PROVIDED RECORDS below:
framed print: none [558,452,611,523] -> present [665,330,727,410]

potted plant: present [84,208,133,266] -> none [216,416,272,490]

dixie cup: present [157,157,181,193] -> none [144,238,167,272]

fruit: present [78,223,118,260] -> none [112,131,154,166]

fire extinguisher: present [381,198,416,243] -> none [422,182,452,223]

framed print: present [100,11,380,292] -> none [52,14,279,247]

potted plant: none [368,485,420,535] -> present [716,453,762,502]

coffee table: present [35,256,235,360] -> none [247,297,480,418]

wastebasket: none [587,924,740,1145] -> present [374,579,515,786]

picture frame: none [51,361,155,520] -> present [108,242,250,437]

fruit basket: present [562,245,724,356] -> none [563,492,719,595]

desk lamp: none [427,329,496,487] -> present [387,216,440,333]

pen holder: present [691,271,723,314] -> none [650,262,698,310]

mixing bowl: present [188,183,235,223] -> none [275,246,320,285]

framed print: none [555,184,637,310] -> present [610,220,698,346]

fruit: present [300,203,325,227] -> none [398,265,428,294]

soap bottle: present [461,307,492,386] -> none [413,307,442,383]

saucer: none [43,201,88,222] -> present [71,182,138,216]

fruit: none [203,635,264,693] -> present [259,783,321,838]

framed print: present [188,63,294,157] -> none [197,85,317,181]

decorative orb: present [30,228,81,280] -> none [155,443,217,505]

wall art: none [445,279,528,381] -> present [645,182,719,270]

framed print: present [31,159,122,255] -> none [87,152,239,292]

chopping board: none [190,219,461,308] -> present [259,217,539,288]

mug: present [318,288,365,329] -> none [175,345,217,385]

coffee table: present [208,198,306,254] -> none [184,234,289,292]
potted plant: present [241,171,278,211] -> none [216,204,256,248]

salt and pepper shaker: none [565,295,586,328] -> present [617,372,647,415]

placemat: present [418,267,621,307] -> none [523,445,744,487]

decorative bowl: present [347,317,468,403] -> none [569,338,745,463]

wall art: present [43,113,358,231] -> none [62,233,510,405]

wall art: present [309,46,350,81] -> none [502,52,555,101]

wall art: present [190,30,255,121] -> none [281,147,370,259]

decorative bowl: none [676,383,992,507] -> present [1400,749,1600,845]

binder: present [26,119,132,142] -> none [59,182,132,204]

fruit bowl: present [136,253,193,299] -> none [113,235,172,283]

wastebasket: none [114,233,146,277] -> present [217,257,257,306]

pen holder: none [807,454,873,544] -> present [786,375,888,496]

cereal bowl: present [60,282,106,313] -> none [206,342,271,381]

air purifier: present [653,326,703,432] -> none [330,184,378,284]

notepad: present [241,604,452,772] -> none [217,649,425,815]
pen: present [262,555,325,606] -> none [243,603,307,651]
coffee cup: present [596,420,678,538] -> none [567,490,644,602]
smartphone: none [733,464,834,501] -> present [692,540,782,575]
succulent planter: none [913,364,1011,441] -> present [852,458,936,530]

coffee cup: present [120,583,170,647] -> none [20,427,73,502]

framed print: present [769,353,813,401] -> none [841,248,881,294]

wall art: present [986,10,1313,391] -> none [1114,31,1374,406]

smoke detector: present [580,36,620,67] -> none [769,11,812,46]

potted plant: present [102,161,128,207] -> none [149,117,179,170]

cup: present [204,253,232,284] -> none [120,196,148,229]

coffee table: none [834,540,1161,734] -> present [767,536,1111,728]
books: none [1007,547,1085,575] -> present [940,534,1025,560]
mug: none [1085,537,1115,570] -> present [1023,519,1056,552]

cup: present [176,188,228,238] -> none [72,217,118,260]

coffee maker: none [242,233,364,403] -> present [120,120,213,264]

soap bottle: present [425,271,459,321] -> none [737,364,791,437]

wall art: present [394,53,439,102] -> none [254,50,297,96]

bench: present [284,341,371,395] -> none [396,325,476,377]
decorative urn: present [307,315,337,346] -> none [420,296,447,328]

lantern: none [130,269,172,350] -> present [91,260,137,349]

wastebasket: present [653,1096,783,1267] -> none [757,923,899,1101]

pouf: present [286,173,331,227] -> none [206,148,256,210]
End of PROVIDED RECORDS.
» YOUR TASK: Please copy, exactly and with nothing else, the lines above beginning at the line that has "coffee maker: none" and ending with the line that has "bench: present [284,341,371,395]".

» RESULT FOR THIS TASK:
coffee maker: none [242,233,364,403] -> present [120,120,213,264]

soap bottle: present [425,271,459,321] -> none [737,364,791,437]

wall art: present [394,53,439,102] -> none [254,50,297,96]

bench: present [284,341,371,395] -> none [396,325,476,377]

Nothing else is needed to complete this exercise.